ONCE ダブリンの街角で

December 02 [Sun], 2007, 15:39
Once

ダブリンの街角で唄うストリートミュージシャンと、チェコ移民の女性の出会い。彼らの奏でる音楽が心象風景を紡ぎ出す。

言葉でなく、音で語るシンプルな人生の再起の物語。劇中で流れる楽曲も心地よく耳に響きます。
この作品、口コミで全米でも大ヒットしたとかで、なかなかの人気ぶり。
どうでもいいんだけど、この邦題・・・「ダブリンの街角で」は"Once"のサブタイトルですか?それとも続けて読むの?だとしたらものすごい違和感のあるタイトルなんだけど・・・。

いかにも低予算で作られた感じの、ざらついた感触の映像とドキュメンタリー・タッチの作り。名の知られたスターは出演せず、90分足らずのコンパクトな小品にもかかわらず、これ程人の心を捉えているものは何なのだろう?と思っていたけれど、リアルな現実と日常風景のもたらす素朴な美しさに、この音楽だけでも充分!って思える楽曲の数々は聴き応えあります。

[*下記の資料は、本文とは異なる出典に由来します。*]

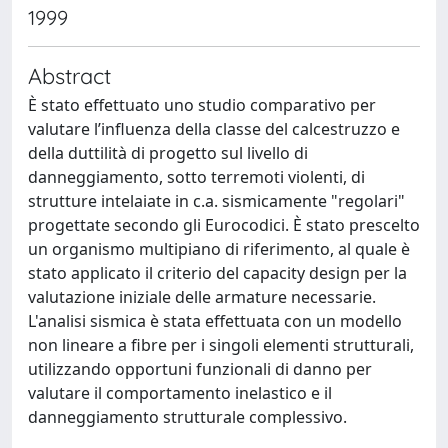
1999
Abstract
È stato effettuato uno studio comparativo per
valutare l’influenza della classe del calcestruzzo e
della duttilità di progetto sul livello di
danneggiamento, sotto terremoti violenti, di
strutture intelaiate in c.a. sismicamente "regolari"
progettate secondo gli Eurocodici. È stato prescelto
un organismo multipiano di riferimento, al quale è
stato applicato il criterio del capacity design per la
valutazione iniziale delle armature necessarie.
L'analisi sismica è stata effettuata con un modello
non lineare a fibre per i singoli elementi strutturali,
utilizzando opportuni funzionali di danno per
valutare il comportamento inelastico e il
danneggiamento strutturale complessivo.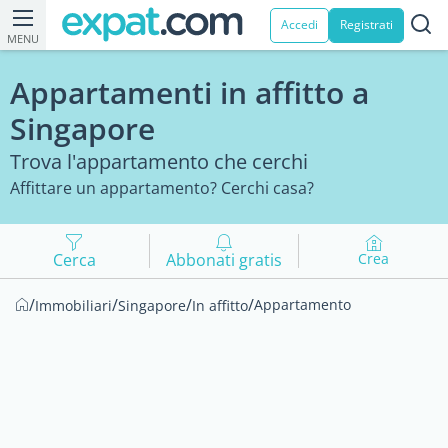
Accedi
Registrati
MENU
Appartamenti in affitto a
Singapore
Trova l'appartamento che cerchi
Affittare un appartamento? Cerchi casa?
Cerca
Abbonati gratis
Crea
/
/
/
/
Appartamento
Immobiliari
Singapore
In affitto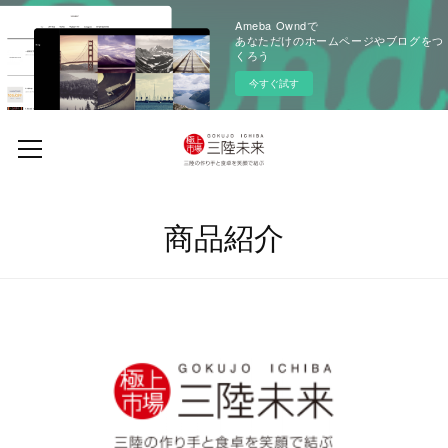
Ameba Owndで
あなただけのホームページやブログをつ
くろう
今すぐ試す
商品紹介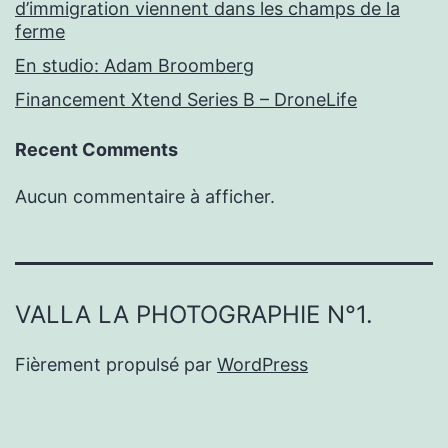
d’immigration viennent dans les champs de la
ferme
En studio: Adam Broomberg
Financement Xtend Series B – DroneLife
Recent Comments
Aucun commentaire à afficher.
VALLA LA PHOTOGRAPHIE N°1.
Fièrement propulsé par
WordPress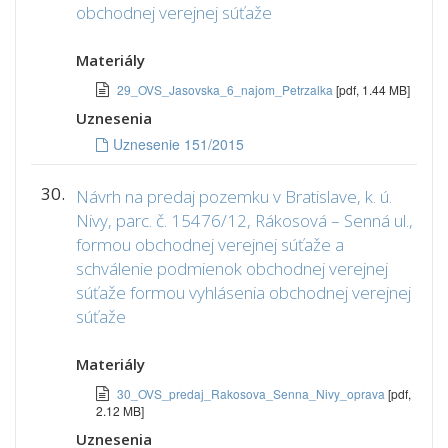
obchodnej verejnej súťaže
Materiály
29_OVS_Jasovska_6_najom_Petrzalka
[pdf, 1.44 MB]
Uznesenia
Uznesenie 151/2015
30.
Návrh na predaj pozemku v Bratislave, k. ú.
Nivy, parc. č. 15476/12, Rákosová – Senná ul.,
formou obchodnej verejnej súťaže a
schválenie podmienok obchodnej verejnej
súťaže formou vyhlásenia obchodnej verejnej
súťaže
Materiály
30_OVS_predaj_Rakosova_Senna_Nivy_oprava
[pdf,
2.12 MB]
Uznesenia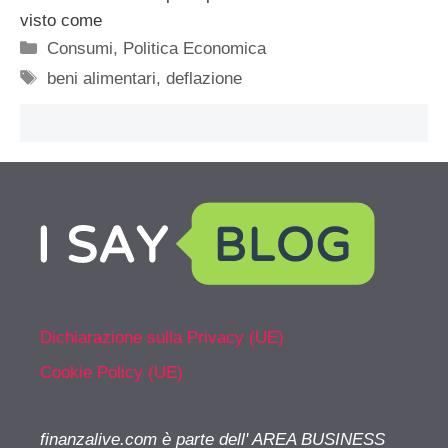
visto come
Categorie
Consumi
,
Politica Economica
Tag
beni alimentari
,
deflazione
Dichiarazione sulla Privacy (UE)
Cookie Policy (UE)
finanzalive.com è parte dell' AREA BUSINESS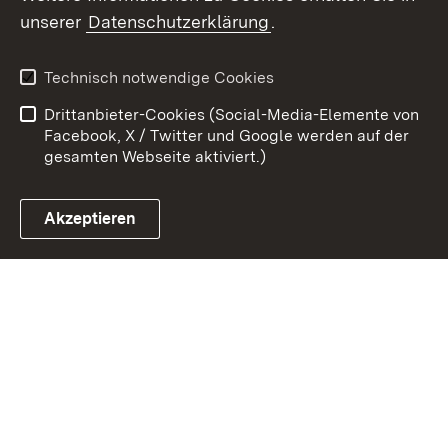
Zum 
unserer
Datenschutzerklärung
.
Kontakt
Datenschutz
Erklärung zur
Benutzungshinweise
Technisch notwendige Cookies
Barrierefreiheit
Drittanbieter-Cookies (Social-Media-Elemente von
Impressum
Cookies
Facebook, X / Twitter und Google werden auf der
gesamten Webseite aktiviert.)
Akzeptieren
Link zum Landesportal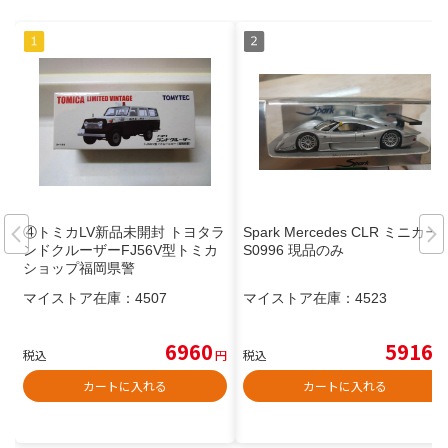
④トミカLV新品未開封 トヨタラ
Spark Mercedes CLR ミニカー
ンドクルーザーFJ56V型トミカ
S0996 現品のみ
ショップ福岡県警
マイストア在庫：
4507
マイストア在庫：
4523
6960
5916
税込
円
税込
円
カートに入れる
カートに入れる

音楽の果たす役割は非常に大きく、普通は台詞で語るところを唄で表現しているため、ある意味ミュージカルか!?ってくらい、音楽が流れるのだけれど、その唄には主人公の感情がダイレクトに表現されているからこそ、迫ってくるものがある。
主人公が出会うチェコ移民の女性とのセッションで曲が完成されていくシークエンスなんて、人と人の心が直に触れ合う瞬間を見ているよう。音楽を通して、心が共鳴するって、こういうことなんだなーって。だからこの出会いが、瞬間のものであっても、人生を変えるかけがえのないものなんだって思えるのです。それがまた、楽器店のピアノを借りて、っていうところが現実的でイイ(笑)

スタジオでのレコーディングの風景も含め、音楽好きなら見逃せないシーンも満載。
主人公の青年を演じるグレン・ハンサードはザ・フレイムズというバンドのフロントマンだとか。このバンドは残念ながら知らないんだけど、彼の曲はシンプルなギターサウンドに乗せたエモーショナルなロック。曲の感じでいくと、コールドプレイとか、その辺に近いかなぁ?印象的だったのはやっぱり、楽器店でセッションしてた曲と、前の彼女のことを歌った曲(回想?シーンで流れる)ですね。

何気ない光景が美しく見えるのは、たぶんそこに現実があるから。
決して恵まれているとも、満たされているともいえない現実。でもそこに光を、希望を見出そうとする姿が、はっとするほどきらめいて見えるのだ。CDプレイヤーを聴くために、夜中に電池を買いに走る。それだけで人は小さな幸せを得られる、人にはそんな才能がある。そうして人は生きることを続けていく。
ダブリンの街角で唄う男は、ピアノを弾く花売り娘と出会う。典型的なボーイ・ミーツ・ガールの物語。彼らには名前がなかったことに、最後に気づいた。

おまけ
アイルランドのアーティストっていうと、私的にはスコットランドとかに比べてあんまりピンとこないので(爆)ちょっと調べてみましたよ。おなじみのU2やクランベリーズ、映画中でもちょっと名前が出てきたシン・リジィなどの他、マイブラことマイ・ブラッディ・バレンタインもダブリン出身だったのかー。所属してたレーベル(クリエイション)を当時倒産に追い込んだほど散財した伝説の(?)バンドなんですけどね。すごく好きなんだけど、アイルランド出身だったとは意識したことなかったなー。(←めちゃくちゃ余談)
主人公がパフォーマンスしていたのはストリート・ミュージシャンが多いことで知られている(らしい)グラフトン・ストリートですかね?